- **What this task involves**
Check each line of the data below for the string "wikiFiles", then report how many lines have it and nothing else.

- **Dataset excerpts**
==========

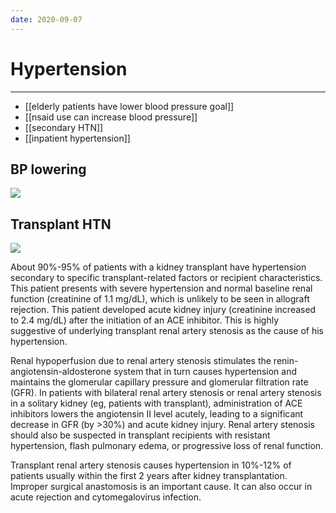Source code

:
 ```yaml
---
date: 2020-09-07
---
```


# Hypertension
---

- [[elderly patients have lower blood pressure goal]]
- [[nsaid use can increase blood pressure]]
- [[secondary HTN]]
- [[inpatient hypertension]]

## BP lowering

<!-- ways to lower BP -->

![](https://photos.thisispiggy.com/file/wikiFiles/image-20200713171940399.png)

## Transplant HTN

<!-- HTN after kidney transplant causes -->

![](https://photos.thisispiggy.com/file/wikiFiles/image-20200128195905805.png)

About 90%-95% of patients with a kidney transplant have hypertension  secondary to specific transplant-related factors or recipient  characteristics. This patient presents with severe hypertension and  normal baseline renal function (creatinine of 1.1 mg/dL), which is  unlikely to be seen in allograft rejection. This patient developed  acute kidney injury (creatinine increased to 2.4 mg/dL) after the  initiation of an ACE inhibitor. This is highly suggestive of underlying transplant renal artery stenosis as the cause of his hypertension.

Renal hypoperfusion due to renal artery stenosis stimulates the  renin-angiotensin-aldosterone system that in turn causes hypertension  and maintains the glomerular capillary pressure and glomerular  filtration rate (GFR). In patients with bilateral renal artery stenosis or renal artery stenosis in a solitary kidney (eg, patients with  transplant), administration of ACE inhibitors lowers the angiotensin II  level acutely, leading to a significant decrease in GFR (by >30%) and acute kidney injury. Renal artery stenosis should also be suspected in transplant recipients with resistant hypertension, flash pulmonary  edema, or progressive loss of renal function.

Transplant renal artery stenosis causes hypertension in 10%-12% of patients  usually within the first 2 years after kidney transplantation. Improper surgical anastomosis is an important cause. It can also occur in acute rejection and cytomegalovirus infection.
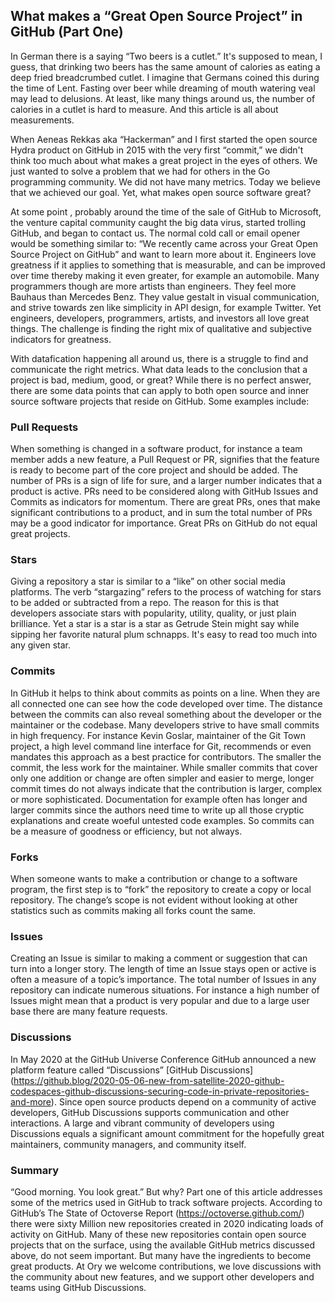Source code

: ## What makes a “Great Open Source Project” in GitHub (Part One)
 
In German there is a saying “Two beers is a cutlet.” It's supposed to mean, I guess, that drinking two beers has the same amount of calories as eating a deep fried breadcrumbed cutlet. I imagine that Germans coined this during the time of Lent. Fasting over beer while dreaming of mouth watering veal may lead to delusions. At least, like many things around us, the number of calories in a cutlet is hard to measure. And this article is all about measurements.

When Aeneas Rekkas aka “Hackerman” and I first started the open source Hydra product on GitHub in 2015 with the very first “commit,” we didn't  think too much about what makes a great project in the eyes of others. We just wanted to solve a problem that we had for others in the Go programming community. We did not have many metrics. Today we believe that we achieved our goal.  Yet, what makes open source software great?

At some point , probably around the time of the sale of GitHub to Microsoft, the venture capital community caught the big data virus, started trolling GitHub, and began to contact us. The normal cold call or email opener would be something similar to: “We recently came across your Great Open Source Project on GitHub” and want to learn more about it. Engineers love greatness if it applies to something that is measurable, and can be improved over time thereby making it even greater, for example an automobile. Many programmers though are more artists than engineers. They feel more Bauhaus than Mercedes Benz. They value gestalt in visual communication, and strive towards zen like simplicity in API design, for example Twitter. Yet engineers, developers, programmers, artists, and investors all love great things. The challenge is finding the right mix of qualitative and subjective indicators for greatness.

With datafication happening all around us, there is a struggle to find and communicate the right metrics. What data  leads to the conclusion that a project is bad, medium, good, or great? While there is no perfect answer, there are some data points that can apply to both open source and inner source software projects that reside on GitHub. Some examples include:

### Pull Requests
When something is changed in a software product, for instance a team member adds a new feature, a Pull Request or PR, signifies that the feature is ready to become part of the core project and should be added. The number of PRs is a sign of life for sure, and a larger number indicates that a product is active. PRs need to be considered along with GitHub Issues and Commits as indicators for momentum. There are great PRs, ones that make significant contributions to a product, and in sum the total number of PRs may be a good indicator for importance. Great PRs on GitHub do not equal great projects.

### Stars
Giving a repository a star is similar to a “like” on other social media platforms. The verb “stargazing” refers to the process of watching for stars to be added or subtracted from a repo. The reason for this is that developers associate stars with popularity, utility, quality, or just plain brilliance. Yet a star is a star is a star as Getrude Stein might say while sipping her favorite natural plum schnapps. It's easy to read too much into any given star.

### Commits
In GitHub it helps to think about commits as points on a line. When they are all connected one can see how the code developed over time. The distance between the commits can also reveal something about the developer or the maintainer or the codebase. Many developers strive to have small commits in high frequency. For instance Kevin Goslar, maintainer of the Git Town project,  a high level command line interface for Git, recommends or even mandates this approach as a best practice for contributors.  The smaller the commit, the less work for the maintainer. While smaller commits that cover only one addition or change are often simpler and easier to merge, longer commit times do not always indicate that the contribution is larger, complex or more sophisticated. Documentation for example often has longer and larger commits since the authors need time to write up all those cryptic explanations and create woeful untested code examples. So commits can be a measure of goodness or efficiency, but not always. 
 
### Forks
When someone wants to make a contribution or change to a software program, the first step is to “fork” the repository to create a copy or local repository. The change’s scope is not evident without looking at other statistics such as commits making all forks count the same.

### Issues
Creating an Issue is similar to making a comment or suggestion that can turn into a longer story. The length of time an Issue stays open or active is often a measure of a topic’s importance.  The total number of Issues in any repository can indicate numerous situations.  For instance a high number of Issues might mean that a product is very popular and due to a large user base there are many feature requests.

### Discussions
In May 2020 at the GitHub Universe Conference GitHub announced a new platform feature called “Discussions” [GitHub Discussions] (https://github.blog/2020-05-06-new-from-satellite-2020-github-codespaces-github-discussions-securing-code-in-private-repositories-and-more).  Since open source products depend on a community of active developers, GitHub Discussions supports communication and other interactions. A large and vibrant community of developers using Discussions equals a significant amount commitment for the hopefully great maintainers, community managers, and community itself.

### Summary
“Good morning. You look great.” But why? Part one of this article addresses some of the metrics used in GitHub to track software projects. According to GitHub’s The State of Octoverse Report (https://octoverse.github.com/) there were sixty Million new repositories created in 2020 indicating loads of activity on GitHub. Many of these new repositories contain open source projects that on the surface, using the available GitHub metrics discussed above, do not seem important. But many have the ingredients to become great products. At Ory we welcome contributions, we love discussions with the community about new features, and we support other developers and teams using GitHub Discussions.
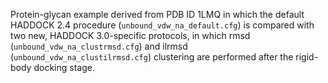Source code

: Protein-glycan example derived from PDB ID 1LMQ in which the default HADDOCK 2.4 procedure (`unbound_vdw_na_default.cfg`) is compared with two new, HADDOCK 3.0-specific protocols, in which rmsd (`unbound_vdw_na_clustrmsd.cfg`) and ilrmsd (`unbound_vdw_na_clustilrmsd.cfg`) clustering are performed after the rigid-body docking stage.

==========

- **Response area**
2